▶ **EXCERPTED TEXT**:
Facilitating Machine Learning‐Guided Protein Engineering with Smart Library Design and Massively Parallel Assays

Protein design plays an important role in recent medical advances from antibody therapy to vaccine design. Typically, exhaustive mutational screens or directed evolution experiments are used for the identification of the best design or for improvements to the wild‐type variant. Even with a high‐throughput screening on pooled libraries and Next‐Generation Sequencing to boost the scale of read‐outs, surveying all the variants with combinatorial mutations for their empirical fitness scores is still of magnitudes beyond the capacity of existing experimental settings. To tackle this challenge, in‐silico approaches using machine learning to predict the fitness of novel variants based on a subset of empirical measurements are now employed. These machine learning models turn out to be useful in many cases, with the premise that the experimentally determined fitness scores and the amino‐acid descriptors of the models are informative. The machine learning models can guide the search for the highest fitness variants, resolve complex epistatic relationships, and highlight bio‐physical rules for protein folding. Using machine learning‐guided approaches, researchers can build more focused libraries, thus relieving themselves from labor‐intensive screens and fast‐tracking the optimization process. Here, we describe the current advances in massive‐scale variant screens, and how machine learning and mutagenesis strategies can be integrated to accelerate protein engineering. More specifically, we examine strategies to make screens more economical, informative, and effective in discovery of useful variants.

▶ **TASK STATEMENT**: Using the abstract on machine learning-guided protein engineering, explain in one to three sentences why in-silico machine learning approaches are now used to predict variant fitness.

▶ **DATA FOR ANALYSIS**:
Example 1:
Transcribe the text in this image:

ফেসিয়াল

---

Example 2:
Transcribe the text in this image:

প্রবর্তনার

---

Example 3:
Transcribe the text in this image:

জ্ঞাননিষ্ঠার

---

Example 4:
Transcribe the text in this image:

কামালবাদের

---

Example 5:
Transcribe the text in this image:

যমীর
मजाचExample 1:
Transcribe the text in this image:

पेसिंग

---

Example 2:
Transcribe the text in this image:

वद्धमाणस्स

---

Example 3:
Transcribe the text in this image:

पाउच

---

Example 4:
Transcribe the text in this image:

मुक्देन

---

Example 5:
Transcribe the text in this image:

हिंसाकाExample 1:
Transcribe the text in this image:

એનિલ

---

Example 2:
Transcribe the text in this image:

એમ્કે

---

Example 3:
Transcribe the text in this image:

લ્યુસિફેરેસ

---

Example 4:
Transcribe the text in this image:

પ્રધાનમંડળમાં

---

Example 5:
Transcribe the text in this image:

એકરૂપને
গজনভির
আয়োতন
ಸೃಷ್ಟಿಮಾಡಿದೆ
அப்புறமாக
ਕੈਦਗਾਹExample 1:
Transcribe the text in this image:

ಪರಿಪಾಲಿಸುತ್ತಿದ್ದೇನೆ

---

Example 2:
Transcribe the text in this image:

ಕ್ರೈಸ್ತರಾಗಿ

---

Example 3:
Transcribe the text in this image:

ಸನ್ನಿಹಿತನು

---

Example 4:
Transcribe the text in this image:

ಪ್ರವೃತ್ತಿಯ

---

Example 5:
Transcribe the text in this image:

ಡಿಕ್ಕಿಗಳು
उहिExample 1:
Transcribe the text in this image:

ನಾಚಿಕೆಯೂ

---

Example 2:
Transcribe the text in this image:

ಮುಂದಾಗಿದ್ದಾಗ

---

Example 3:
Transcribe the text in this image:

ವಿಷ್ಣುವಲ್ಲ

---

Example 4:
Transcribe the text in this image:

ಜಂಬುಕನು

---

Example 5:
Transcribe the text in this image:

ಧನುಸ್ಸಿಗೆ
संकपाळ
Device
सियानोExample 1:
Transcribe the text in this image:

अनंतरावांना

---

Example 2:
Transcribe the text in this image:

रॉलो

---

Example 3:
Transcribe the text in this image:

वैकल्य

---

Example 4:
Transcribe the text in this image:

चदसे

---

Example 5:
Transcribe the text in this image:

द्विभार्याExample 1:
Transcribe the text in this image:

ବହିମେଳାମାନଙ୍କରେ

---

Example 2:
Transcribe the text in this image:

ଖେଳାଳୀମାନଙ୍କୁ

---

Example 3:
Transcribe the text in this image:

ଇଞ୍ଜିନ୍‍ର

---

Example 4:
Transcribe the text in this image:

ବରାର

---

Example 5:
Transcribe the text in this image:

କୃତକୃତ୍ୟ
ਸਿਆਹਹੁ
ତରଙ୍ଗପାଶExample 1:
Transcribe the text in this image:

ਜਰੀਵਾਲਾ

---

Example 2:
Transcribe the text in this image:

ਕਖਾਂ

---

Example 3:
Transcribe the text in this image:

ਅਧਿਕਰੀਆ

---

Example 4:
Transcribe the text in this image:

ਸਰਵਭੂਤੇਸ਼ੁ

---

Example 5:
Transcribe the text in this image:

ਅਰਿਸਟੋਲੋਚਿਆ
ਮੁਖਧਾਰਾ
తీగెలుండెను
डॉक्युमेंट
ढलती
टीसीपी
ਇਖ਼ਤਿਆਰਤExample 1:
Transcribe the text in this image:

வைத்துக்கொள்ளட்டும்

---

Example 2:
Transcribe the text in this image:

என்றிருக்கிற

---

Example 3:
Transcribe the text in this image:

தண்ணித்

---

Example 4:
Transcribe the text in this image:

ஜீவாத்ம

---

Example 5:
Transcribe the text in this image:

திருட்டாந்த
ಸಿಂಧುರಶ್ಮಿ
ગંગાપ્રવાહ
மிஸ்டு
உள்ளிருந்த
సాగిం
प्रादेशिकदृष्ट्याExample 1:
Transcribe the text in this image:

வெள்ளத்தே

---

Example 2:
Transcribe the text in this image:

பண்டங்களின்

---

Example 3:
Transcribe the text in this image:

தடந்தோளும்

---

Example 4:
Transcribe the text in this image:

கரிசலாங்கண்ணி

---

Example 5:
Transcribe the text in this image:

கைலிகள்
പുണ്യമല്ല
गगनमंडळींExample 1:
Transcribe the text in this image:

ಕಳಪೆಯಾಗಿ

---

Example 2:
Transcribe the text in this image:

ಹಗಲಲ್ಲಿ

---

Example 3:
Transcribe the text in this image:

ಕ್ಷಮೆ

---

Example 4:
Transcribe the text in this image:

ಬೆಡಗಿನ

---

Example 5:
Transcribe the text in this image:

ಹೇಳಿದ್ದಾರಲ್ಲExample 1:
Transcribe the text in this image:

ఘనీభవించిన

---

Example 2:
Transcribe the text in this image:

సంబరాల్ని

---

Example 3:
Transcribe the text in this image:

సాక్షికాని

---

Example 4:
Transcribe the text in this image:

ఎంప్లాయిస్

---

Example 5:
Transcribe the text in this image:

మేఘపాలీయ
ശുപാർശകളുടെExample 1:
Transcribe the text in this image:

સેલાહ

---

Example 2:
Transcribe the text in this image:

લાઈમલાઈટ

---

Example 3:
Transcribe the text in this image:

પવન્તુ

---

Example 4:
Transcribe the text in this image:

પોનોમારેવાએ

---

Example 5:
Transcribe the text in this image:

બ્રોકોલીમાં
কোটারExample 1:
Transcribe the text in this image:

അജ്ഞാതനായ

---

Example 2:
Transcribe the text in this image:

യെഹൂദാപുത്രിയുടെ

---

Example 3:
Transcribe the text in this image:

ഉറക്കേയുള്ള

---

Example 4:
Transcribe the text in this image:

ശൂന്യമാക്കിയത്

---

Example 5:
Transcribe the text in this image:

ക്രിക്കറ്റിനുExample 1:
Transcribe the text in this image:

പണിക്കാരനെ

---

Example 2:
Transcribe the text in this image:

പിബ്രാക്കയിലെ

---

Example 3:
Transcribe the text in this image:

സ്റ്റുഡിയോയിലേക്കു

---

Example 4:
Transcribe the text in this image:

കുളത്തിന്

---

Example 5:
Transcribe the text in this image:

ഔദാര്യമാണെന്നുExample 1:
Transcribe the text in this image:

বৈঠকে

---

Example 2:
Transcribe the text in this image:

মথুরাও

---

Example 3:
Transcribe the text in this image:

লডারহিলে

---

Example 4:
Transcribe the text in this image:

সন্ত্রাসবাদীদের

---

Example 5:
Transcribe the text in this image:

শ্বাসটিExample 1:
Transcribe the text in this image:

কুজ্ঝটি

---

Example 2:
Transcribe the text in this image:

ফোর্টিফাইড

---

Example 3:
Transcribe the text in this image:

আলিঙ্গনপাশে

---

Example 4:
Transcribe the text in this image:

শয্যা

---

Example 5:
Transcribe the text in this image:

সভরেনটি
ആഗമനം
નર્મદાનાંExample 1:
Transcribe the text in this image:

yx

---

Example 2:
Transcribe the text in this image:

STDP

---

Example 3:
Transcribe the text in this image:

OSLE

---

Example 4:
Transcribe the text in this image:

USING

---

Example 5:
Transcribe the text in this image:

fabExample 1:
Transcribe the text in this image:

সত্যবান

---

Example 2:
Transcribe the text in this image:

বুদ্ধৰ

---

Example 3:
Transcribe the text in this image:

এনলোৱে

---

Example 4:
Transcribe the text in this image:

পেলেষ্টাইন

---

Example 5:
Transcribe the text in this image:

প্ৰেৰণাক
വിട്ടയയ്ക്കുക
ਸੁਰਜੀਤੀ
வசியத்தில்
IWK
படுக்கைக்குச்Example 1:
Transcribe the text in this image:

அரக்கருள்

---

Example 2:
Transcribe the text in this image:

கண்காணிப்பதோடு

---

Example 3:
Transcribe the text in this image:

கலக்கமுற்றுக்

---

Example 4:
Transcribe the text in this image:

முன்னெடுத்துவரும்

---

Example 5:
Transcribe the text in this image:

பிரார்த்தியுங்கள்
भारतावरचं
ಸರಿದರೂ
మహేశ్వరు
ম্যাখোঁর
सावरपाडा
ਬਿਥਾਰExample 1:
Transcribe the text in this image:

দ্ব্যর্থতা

▶ **RESPONSE**: Even with high-throughput screening of pooled libraries and Next-Generation Sequencing, measuring empirical fitness scores for all variants with combinatorial mutations is still orders of magnitude beyond what existing experimental settings can handle. Machine learning addresses this by predicting the fitness of novel variants from a subset of empirical measurements.